完美解决keras 读取多个hdf5文件进行训练的问题

用keras进行大数据训练,为了加快训练,需要提前制作训练集。

由于HDF5的特性,所有数据需要一次性读入到内存中,才能保存。

为此,我采用分批次分为2个以上HDF5进行存储。

1、先读取每个标签下的图片,并设置标签

def load_dataset(path_name,data_path):
 images = []
 labels = []
 train_images = []
 valid_images = []
 train_labels = []
 valid_labels = []
 counter = 0
 allpath = os.listdir(path_name)
 nb_classes = len(allpath)
 print("label_num: ",nb_classes)

 for child_dir in allpath:
 child_path = os.path.join(path_name, child_dir)
 for dir_image in os.listdir(child_path):
  if dir_image.endswith('.jpg'):
  img = cv2.imread(os.path.join(child_path, dir_image))
  image = misc.imresize(img, (IMAGE_SIZE, IMAGE_SIZE), interp='bilinear')
  #resized_img = cv2.resize(img, (IMAGE_SIZE, IMAGE_SIZE))
  images.append(image)
  labels.append(counter)

2、该标签下的数据集分割为训练集(train images),验证集(val images),训练标签(train labels),验证标签

(val labels)

def split_dataset(images, labels): 

 train_images, valid_images, train_labels, valid_labels = train_test_split(images,\
 labels, test_size = 0.2, random_state = random.randint(0, 100)) 

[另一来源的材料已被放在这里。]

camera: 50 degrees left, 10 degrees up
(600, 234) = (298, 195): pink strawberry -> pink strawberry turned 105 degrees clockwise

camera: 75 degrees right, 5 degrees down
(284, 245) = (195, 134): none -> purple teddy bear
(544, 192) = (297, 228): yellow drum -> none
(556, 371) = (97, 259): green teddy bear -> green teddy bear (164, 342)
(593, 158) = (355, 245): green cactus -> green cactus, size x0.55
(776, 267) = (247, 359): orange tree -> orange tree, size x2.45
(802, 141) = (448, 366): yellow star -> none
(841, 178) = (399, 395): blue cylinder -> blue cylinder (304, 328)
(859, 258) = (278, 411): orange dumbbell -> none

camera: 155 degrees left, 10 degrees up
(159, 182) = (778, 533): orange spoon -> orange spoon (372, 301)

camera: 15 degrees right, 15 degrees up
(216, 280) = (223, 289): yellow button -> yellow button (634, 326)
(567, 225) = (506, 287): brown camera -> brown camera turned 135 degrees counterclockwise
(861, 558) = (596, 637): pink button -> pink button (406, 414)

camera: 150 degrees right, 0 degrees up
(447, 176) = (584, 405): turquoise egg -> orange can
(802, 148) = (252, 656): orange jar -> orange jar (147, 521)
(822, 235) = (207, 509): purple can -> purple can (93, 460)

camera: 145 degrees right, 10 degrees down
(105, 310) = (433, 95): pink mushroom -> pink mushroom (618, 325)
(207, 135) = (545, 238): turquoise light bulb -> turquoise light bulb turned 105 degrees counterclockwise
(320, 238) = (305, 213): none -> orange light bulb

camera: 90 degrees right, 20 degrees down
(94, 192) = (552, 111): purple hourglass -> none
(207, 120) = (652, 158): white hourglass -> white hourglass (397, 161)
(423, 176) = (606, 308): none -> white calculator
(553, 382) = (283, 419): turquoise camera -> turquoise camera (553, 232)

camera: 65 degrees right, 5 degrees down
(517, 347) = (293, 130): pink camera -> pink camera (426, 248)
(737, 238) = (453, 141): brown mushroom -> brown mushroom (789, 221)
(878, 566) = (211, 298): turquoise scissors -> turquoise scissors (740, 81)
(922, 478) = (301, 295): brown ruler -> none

 #print(train_images.shape[0], 'train samples')
 #print(valid_images.shape[0], 'valid samples')
 return train_images, valid_images, train_labels ,valid_labels

3、分割后的数据分别添加到总的训练集,验证集,训练标签,验证标签。

其次,清空原有的图片集和标签集,目的是节省内存。假如一次性读入多个标签的数据集与标签集,进行数据分割后,会占用大于单纯进行上述操作两倍以上的内存。

images = np.array(images)
t_images, v_images, t_labels ,v_labels = split_dataset(images, labels)
for i in range(len(t_images)):
 train_images.append(t_images[i])
 train_labels.append(t_labels[i])
for j in range(len(v_images)):
 valid_images.append(v_images[j])
 valid_labels.append(v_labels[j])
if counter%50== 49:
 print( counter+1 , "is read to the memory!!!!!!!!!!!!!!!!!!!!!!!!!!!!!!!") 

images = []
labels = []
counter = counter + 1 

print("train_images num: ", len(train_images), " ", "valid_images num: ",len(valid_images))

4、进行判断,直到读到自己自己分割的那个标签。

开始进行写入。写入之前,为了更好地训练模型,需要把对应的图片集和标签打乱顺序。

if ((counter % 4316 == 4315) or (counter == nb_classes - 1)): 

  print("start write images and labels data...................................................................")
  num = counter // 5000
  dirs = data_path + "/" + "h5_" + str(num - 1)
  if not os.path.exists(dirs):
  os.makedirs(dirs)
  data2h5(dirs, t_images, v_images, t_labels ,v_labels)

对应打乱顺序并写入到HDF5

def data2h5(dirs_path, train_images, valid_images, train_labels ,valid_labels):

 TRAIN_HDF5 = dirs_path + '/' + "train.hdf5"
 VAL_HDF5 = dirs_path + '/' + "val.hdf5"

 #shuffle
 state1 = np.random.get_state()
 np.random.shuffle(train_images)
 np.random.set_state(state1)
 np.random.shuffle(train_labels)

 state2 = np.random.get_state()
 np.random.shuffle(valid_images)
 np.random.set_state(state2)
 np.random.shuffle(valid_labels)

 datasets = [
 ("train",train_images,train_labels,TRAIN_HDF5),
 ("val",valid_images,valid_labels,VAL_HDF5)]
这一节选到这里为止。